#### [TASK INSTRUCTIONS]
Extend the function-map coverage guide below, starting right after its final step about symbol changes.

====== TEXT EXCERPT ======

3. **Selective probing:** Use `--hot-functions` to limit to critical paths only

### Large Function Maps

For maps with >100 expected paths:

1. Tag paths by priority: `crypto` > `auth` > `network` > `general`
2. Mark low-priority paths as `optional: true`
3. Set per-tag minimum rates if needed

### Storage Optimization

For long-term observation storage:

1. Enable retention pruning: `pruneOlderThanAsync(72h)`
2. Compress archived observations (gzip NDJSON)
3. Use dedicated Postgres partitions by date for query performance

---

## Incident Response

### Coverage Dropped After Deployment

1. Check if binary was updated without regenerating the function map
2. Verify probes are still attached: `stella observations query --summary`
3. Check for symbol changes (ASLR, different build)

====== DATA RECORDS ======

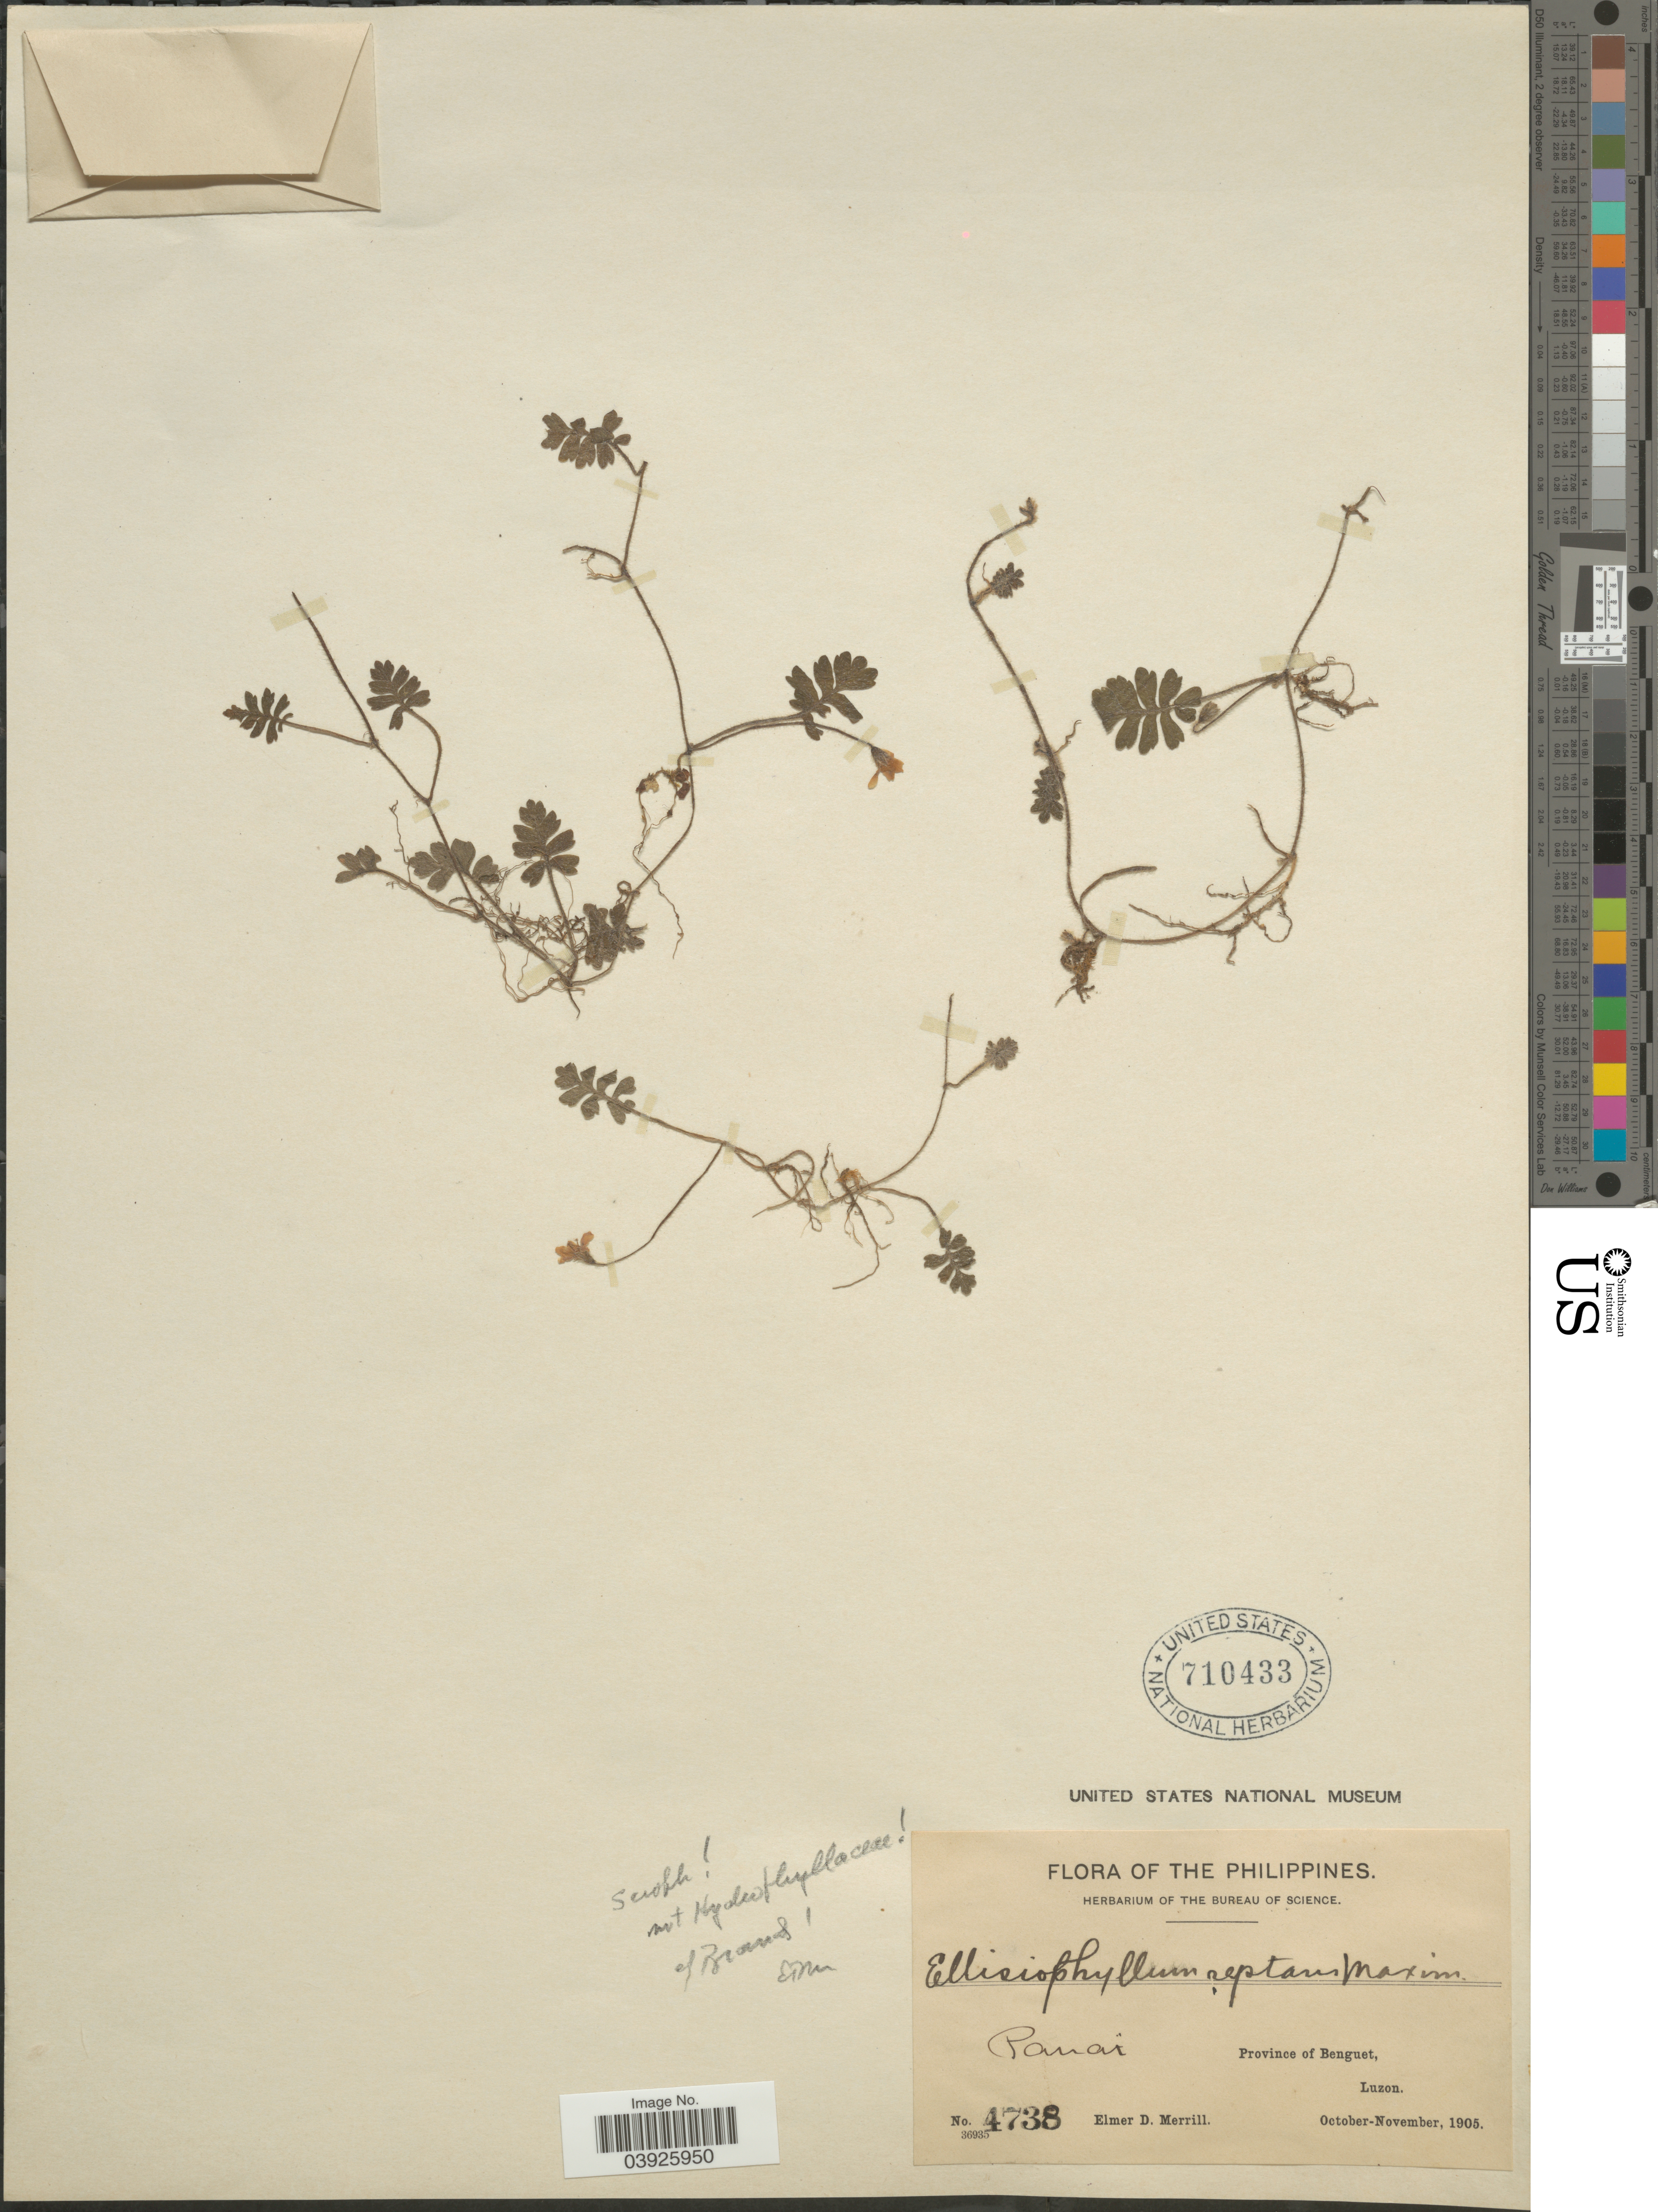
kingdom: Plantae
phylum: Tracheophyta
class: Magnoliopsida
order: Lamiales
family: Plantaginaceae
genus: Ellisiophyllum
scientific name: Ellisiophyllum pinnatum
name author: (Wall. ex Benth.) Makino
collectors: E. D. Merrill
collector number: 4738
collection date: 1905-10/1905-11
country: Philippines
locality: Panai, Province of Benguet, Luzon.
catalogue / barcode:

======

#### [EXERCISE RESPONSE]
4. Regenerate function map from new SBOM and redeploy

### Unexpected Symbols Detected

1. Identify the unexpected functions from the verification report
2. Determine if they are:
   - **Benign:** Dynamic dispatch, plugins, lazy-loaded libraries → add to map
   - **Suspicious:** Unexpected crypto usage, network calls → escalate to security team
3. If benign, regenerate function map with broader patterns
4. If suspicious, correlate with vulnerability findings and open incident

### Probe Attachment Failures

1. Check kernel version: `uname -r` (need 5.8+)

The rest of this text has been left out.